Slater's landscape, with 1,300 feet of pathway, is like a demonstration garden for smart practices. Aside from the giant, blue, dragon's head affixed to the side of a garden shed like a faux big-game trophy, little here is random or just for show — although the sight and sound of all that falling water surrounded by native plants popping out for spring is its own show. Slater took great care in choosing plants for erosion control, filtration and animal habitat.
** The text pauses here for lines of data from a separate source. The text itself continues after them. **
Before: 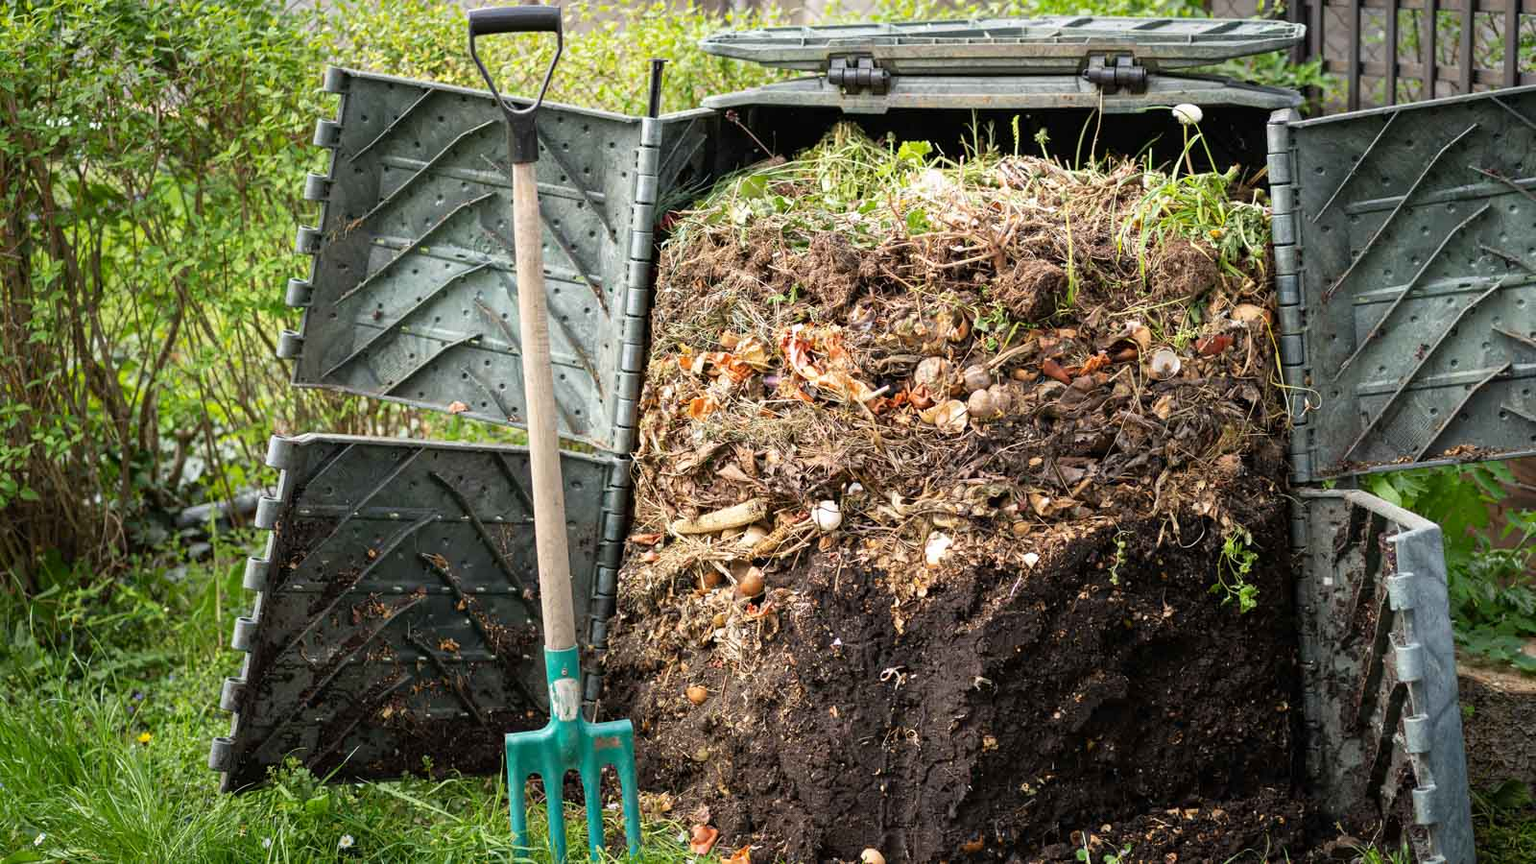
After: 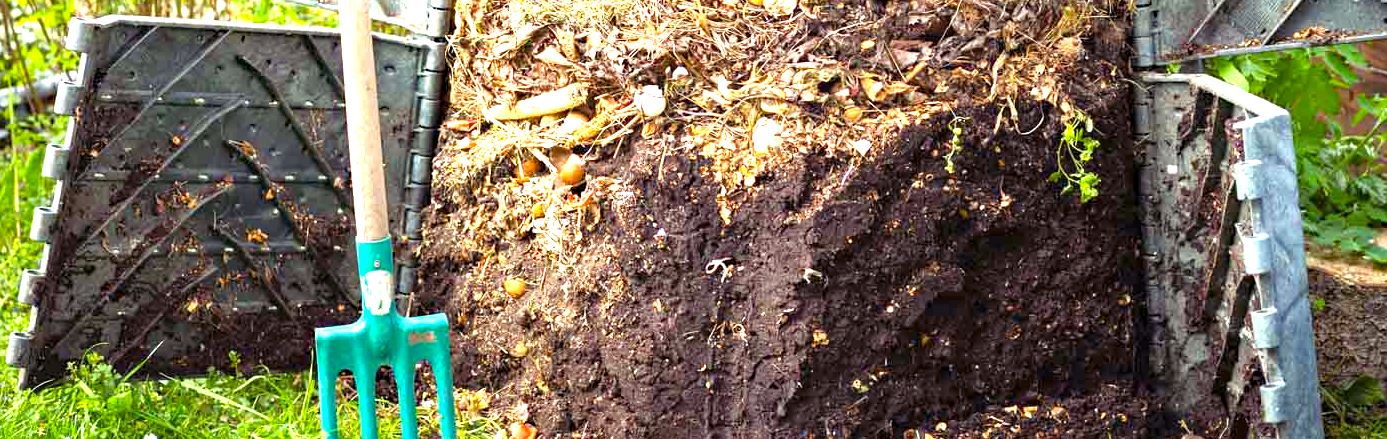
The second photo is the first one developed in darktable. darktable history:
color balance rgb: shadows lift › luminance 0.39%, shadows lift › chroma 6.914%, shadows lift › hue 298.19°, perceptual saturation grading › global saturation 25.516%
haze removal: compatibility mode true, adaptive false
exposure: black level correction 0, exposure 1.44 EV, compensate exposure bias true, compensate highlight preservation false
crop and rotate: left 13.279%, top 48.457%, bottom 2.722%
This landscape of mostly native plants needs no formal irrigation system. Natural beauty comes from bright blue Ceanothus “Skylark,” mixed in with California coffeeberry bushes, manzanita, Pacific waxberry and summer holly. There are wild irises, wild strawberry and violas.
A large section of the garden is dedicated to quail habitat, planned with the help of Marin wildflower expert Judith Lowry of Larner's Seeds. Here there is more Ceanothus, coyote bush, milkweed and cobweb thistle. All are good wildlife plants, providing density for cover as well as food.
Slater does not remove debris beneath butterfly host plants, like the California aster, favored by crescent butterflies. Caterpillars and pupae hide in what some gardeners might see as messy waste. He's identified 14 different varieties of butterflies that have visited, from painted ladies to Western tiger swallowtails.
Slater's house sits at the base of a slope, putting him in the path of storm runoff. To slow and filter that drainage he planted mounds of spiky California bunchgrass uphill, along his upper property line.
“It makes a marvelous natural catchment, sieve and screen,” he explains. “I took me two years to figure that out.”
With roots as deep as 18 feet, this trusty native will slow down the water flow as well as capture particles of manure and weed seeds from the pasture above.
Mother Nature had created a thin stream in winter that sent water rushing down. But with the help and advice of Wade Belew, president of the California Native Grassland Society, Slater enhanced the waterway with seven tons of rock as well as reeds, sedges and grasses. Now the creek is an attractive water feature and functioning bioswale that captures silt and pollutants and helps replenish the water table.